Function pointer combining with templates

In the previous example, you can only do integer operations. To allow more flexibility, you can combine function pointer with templates.

template <typename T>
T apply_operation(T* array, size_t size, T (*operation)(T, T)) {
    T result = array[0];
    for (size_t i = 1; i < size; ++i) {
        result = operation(result, array[i]);
    }
    return result;
}

template <typename T>
T sum(T a, T b) { return a + b; }

template <typename T>
T product(T a, T b) { return a * b; }

// usage
double array[] = {1.1, 2.2, 3.3, 4.4, 5.5};
size_t size = 5;
double sum_result = apply_operation(array, size, sum);
double product_result = apply_operation(array, size, product);

Function object (Functor)

What is a function object?

  • A function object is an object that can be called like a function.
  • It’s a class that overloads the operator() (call operator).
  • It’s a kind of “function wrapper”.

In the previous assignment, you have already used function objects. For example, we define a class to calculate the payoff for a European call option.

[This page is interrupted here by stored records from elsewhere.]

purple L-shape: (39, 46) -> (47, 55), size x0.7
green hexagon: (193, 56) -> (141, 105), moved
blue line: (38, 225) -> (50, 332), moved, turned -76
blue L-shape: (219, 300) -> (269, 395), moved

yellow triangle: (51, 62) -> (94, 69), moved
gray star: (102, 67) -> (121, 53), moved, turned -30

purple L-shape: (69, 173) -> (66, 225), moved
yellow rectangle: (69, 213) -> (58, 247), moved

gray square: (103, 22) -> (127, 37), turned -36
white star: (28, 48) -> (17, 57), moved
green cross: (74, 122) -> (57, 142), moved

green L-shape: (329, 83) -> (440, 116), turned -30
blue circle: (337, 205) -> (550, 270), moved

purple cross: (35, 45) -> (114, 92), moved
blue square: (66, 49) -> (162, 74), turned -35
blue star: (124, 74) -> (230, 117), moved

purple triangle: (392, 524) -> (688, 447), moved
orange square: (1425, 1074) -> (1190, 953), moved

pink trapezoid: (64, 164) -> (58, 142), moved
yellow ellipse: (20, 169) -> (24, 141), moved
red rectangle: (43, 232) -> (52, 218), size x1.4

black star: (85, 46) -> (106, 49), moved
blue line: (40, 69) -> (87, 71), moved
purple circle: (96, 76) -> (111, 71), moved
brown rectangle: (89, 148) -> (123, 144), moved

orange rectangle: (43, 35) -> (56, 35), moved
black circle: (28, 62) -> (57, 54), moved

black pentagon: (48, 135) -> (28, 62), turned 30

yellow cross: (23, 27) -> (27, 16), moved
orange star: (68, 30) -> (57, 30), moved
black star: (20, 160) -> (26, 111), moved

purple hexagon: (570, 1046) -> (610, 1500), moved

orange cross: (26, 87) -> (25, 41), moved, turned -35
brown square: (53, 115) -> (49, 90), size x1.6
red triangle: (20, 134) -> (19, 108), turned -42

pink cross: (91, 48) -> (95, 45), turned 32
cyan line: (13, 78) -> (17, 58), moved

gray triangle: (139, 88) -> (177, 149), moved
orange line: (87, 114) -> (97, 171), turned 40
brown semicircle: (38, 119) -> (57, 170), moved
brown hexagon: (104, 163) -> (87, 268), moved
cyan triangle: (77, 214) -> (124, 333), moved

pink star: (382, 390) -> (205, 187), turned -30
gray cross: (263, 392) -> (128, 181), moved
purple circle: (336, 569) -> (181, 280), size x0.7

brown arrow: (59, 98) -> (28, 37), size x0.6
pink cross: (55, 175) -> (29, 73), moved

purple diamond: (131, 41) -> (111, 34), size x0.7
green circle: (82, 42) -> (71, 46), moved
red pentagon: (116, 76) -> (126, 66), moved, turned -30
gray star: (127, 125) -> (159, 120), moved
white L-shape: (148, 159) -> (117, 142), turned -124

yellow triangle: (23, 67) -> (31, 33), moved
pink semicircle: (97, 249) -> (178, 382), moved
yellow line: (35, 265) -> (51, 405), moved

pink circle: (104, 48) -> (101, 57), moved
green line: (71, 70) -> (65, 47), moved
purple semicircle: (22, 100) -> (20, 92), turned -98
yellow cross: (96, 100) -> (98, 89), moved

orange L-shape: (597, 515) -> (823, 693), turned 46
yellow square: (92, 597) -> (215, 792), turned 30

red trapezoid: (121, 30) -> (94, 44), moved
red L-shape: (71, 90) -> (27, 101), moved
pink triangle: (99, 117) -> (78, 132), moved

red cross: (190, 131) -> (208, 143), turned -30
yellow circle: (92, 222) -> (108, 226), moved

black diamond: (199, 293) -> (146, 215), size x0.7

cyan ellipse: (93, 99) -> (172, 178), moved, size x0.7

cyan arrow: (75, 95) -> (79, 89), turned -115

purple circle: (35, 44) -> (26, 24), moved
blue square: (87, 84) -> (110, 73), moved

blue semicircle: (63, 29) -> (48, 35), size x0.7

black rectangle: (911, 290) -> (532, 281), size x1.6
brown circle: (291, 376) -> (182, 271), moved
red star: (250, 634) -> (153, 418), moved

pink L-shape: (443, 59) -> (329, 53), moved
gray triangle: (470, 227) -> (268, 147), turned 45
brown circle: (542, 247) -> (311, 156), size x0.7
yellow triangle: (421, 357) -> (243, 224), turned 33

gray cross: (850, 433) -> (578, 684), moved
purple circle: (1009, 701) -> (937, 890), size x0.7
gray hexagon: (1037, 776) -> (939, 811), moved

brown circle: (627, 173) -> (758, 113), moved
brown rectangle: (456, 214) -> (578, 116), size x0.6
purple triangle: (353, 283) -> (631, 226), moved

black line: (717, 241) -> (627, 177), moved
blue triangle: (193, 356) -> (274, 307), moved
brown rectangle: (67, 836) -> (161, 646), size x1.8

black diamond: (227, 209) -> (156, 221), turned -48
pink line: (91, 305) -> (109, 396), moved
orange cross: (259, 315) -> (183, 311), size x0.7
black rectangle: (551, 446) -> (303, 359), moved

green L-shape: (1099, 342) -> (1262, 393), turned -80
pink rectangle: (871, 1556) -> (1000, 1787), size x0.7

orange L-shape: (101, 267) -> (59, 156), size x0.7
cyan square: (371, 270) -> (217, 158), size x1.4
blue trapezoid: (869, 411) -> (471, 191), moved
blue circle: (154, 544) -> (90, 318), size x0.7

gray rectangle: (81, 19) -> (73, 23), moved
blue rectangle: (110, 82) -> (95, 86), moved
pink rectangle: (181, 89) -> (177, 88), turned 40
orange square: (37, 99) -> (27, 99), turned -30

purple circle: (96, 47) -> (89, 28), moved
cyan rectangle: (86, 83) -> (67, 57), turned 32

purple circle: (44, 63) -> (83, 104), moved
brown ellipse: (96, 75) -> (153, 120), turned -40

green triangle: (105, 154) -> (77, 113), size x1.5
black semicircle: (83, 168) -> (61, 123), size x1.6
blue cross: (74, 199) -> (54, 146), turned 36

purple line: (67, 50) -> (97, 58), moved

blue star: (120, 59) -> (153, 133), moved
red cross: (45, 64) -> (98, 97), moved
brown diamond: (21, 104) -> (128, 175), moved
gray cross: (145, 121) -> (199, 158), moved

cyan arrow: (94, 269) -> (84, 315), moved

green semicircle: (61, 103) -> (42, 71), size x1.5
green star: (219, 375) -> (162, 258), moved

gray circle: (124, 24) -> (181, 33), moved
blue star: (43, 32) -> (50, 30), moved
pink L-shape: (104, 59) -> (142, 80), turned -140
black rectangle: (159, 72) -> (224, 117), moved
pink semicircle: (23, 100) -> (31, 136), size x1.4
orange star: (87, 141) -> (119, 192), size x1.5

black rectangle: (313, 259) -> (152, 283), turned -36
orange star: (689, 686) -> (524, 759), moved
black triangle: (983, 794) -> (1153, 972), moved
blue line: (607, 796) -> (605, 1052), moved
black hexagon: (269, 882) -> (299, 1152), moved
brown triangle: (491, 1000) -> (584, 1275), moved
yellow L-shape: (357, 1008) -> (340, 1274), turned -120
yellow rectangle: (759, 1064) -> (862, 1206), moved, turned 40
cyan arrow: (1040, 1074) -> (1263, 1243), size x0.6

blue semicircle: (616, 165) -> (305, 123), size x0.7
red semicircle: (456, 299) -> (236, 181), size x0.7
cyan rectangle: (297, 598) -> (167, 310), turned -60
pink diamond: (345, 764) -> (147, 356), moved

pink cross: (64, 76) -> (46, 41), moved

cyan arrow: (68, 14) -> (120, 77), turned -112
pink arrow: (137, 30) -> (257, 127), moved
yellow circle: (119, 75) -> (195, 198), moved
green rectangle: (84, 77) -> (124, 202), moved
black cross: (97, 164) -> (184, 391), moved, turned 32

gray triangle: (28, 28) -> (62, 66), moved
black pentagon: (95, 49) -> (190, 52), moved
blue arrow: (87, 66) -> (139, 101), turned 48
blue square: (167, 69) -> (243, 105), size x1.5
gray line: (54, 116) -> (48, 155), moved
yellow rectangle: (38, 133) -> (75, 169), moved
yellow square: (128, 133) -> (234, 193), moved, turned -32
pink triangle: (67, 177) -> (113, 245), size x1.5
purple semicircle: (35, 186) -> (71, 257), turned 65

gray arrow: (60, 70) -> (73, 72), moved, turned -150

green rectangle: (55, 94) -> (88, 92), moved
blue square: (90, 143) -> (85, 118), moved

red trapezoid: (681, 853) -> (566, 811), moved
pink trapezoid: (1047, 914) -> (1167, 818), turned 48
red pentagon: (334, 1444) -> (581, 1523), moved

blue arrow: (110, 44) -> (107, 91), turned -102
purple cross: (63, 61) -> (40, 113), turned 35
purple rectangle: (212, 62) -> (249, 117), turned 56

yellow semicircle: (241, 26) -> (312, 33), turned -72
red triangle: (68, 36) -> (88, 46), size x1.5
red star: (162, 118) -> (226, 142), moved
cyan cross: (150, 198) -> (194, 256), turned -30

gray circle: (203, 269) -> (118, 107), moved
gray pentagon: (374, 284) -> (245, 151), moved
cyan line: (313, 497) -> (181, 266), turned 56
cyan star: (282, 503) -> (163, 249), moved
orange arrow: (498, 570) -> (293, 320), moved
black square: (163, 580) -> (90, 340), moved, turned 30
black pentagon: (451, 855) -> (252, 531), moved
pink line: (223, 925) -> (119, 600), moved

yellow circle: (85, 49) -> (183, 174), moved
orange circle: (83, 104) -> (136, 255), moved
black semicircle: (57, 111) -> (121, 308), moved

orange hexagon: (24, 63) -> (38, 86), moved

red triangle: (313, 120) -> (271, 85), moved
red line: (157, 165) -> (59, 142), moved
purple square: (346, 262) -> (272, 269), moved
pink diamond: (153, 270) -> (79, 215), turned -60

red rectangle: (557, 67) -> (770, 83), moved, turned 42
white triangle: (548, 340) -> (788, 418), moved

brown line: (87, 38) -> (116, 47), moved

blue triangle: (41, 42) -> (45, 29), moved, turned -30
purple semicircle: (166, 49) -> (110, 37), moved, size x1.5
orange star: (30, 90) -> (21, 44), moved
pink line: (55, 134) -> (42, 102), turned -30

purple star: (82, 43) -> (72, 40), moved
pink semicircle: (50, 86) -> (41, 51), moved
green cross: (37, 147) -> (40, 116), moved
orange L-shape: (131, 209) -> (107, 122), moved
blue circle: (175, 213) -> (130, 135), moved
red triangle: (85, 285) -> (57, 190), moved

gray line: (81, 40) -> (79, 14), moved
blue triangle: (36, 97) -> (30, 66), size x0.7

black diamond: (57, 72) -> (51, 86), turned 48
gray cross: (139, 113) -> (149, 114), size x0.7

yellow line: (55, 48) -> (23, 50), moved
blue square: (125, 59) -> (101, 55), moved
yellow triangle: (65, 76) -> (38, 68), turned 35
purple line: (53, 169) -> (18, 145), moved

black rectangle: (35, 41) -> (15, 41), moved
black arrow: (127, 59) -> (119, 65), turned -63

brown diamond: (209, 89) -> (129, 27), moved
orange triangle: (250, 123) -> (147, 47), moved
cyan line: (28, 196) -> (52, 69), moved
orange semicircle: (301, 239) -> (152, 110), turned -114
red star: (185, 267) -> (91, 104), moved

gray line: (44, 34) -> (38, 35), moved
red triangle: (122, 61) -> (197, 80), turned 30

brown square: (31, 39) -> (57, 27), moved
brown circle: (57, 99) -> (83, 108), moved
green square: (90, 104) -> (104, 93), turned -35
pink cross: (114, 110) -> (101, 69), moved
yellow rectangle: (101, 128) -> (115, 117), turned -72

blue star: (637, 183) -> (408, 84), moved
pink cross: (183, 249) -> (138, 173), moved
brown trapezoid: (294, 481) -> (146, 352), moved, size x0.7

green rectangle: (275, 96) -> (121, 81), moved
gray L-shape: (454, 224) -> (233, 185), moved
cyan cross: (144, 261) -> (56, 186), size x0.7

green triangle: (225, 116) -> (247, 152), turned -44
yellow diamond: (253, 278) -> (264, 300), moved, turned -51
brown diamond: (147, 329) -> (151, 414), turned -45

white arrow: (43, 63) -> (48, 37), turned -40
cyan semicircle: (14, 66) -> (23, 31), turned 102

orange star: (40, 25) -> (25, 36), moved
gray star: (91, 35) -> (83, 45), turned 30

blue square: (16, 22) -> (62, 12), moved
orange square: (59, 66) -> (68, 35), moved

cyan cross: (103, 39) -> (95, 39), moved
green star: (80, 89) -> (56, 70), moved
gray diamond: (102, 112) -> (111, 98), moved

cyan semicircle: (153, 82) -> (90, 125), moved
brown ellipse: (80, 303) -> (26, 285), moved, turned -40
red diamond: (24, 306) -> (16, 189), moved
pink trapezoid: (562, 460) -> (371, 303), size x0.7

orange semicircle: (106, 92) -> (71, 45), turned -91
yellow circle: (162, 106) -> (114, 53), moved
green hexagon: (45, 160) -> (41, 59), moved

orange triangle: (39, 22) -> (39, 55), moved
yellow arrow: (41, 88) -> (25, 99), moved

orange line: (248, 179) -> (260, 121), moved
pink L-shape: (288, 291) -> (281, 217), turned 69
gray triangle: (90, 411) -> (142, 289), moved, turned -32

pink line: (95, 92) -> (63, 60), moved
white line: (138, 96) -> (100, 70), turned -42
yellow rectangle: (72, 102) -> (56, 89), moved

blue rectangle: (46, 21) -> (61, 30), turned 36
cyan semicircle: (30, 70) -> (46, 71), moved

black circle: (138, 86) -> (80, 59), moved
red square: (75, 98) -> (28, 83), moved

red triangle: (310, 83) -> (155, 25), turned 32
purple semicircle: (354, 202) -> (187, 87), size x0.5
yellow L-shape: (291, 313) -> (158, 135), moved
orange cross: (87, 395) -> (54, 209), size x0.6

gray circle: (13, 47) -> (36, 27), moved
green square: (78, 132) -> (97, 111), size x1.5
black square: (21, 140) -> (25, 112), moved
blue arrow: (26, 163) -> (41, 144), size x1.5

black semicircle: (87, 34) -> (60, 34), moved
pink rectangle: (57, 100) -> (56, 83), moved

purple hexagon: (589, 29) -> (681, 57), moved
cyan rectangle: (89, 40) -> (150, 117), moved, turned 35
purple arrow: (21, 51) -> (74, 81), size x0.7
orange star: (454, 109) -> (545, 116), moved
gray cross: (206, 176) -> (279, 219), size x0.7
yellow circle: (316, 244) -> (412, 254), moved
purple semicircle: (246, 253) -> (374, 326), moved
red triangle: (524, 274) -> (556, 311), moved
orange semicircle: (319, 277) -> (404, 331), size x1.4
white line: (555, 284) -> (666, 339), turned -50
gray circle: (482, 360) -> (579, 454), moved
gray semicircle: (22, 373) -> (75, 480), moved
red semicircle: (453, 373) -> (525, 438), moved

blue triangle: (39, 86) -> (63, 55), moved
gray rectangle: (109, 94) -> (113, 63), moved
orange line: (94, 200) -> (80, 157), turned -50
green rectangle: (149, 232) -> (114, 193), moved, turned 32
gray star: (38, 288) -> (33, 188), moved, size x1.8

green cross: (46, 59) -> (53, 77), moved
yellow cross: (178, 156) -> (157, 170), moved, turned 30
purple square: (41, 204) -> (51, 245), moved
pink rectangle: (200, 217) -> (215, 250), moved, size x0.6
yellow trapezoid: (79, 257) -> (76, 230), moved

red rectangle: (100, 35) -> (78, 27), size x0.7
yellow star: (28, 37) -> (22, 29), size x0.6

class EuropeanCallPayoff {
public:
    double operator()(double spot) const;
    double strike;
};

Counting the number of a certain element in an array

struct CountIf {
    CountIf(char value) : value(value) {}
    size_t operator()(const char* str) const {
        size_t count = 0;
        for (const char* p = str; *p != '\0'; ++p) {
            if (*p == value) ++count;
        }
        return count;
    }
private:
    char value;
};
  • The operator() is overloaded to take a const char* argument.
    • The operator() is the method name.
    • The second () takes the argument.

Footnotes

  1. Neither of them is a keyword, they are identifiers. Identifiers that have special meanings to the compiler at specific places. This means you can use them as variable names, but you should avoid doing so.↩︎

  2. You can mark all the functions in this page to be constexpr↩︎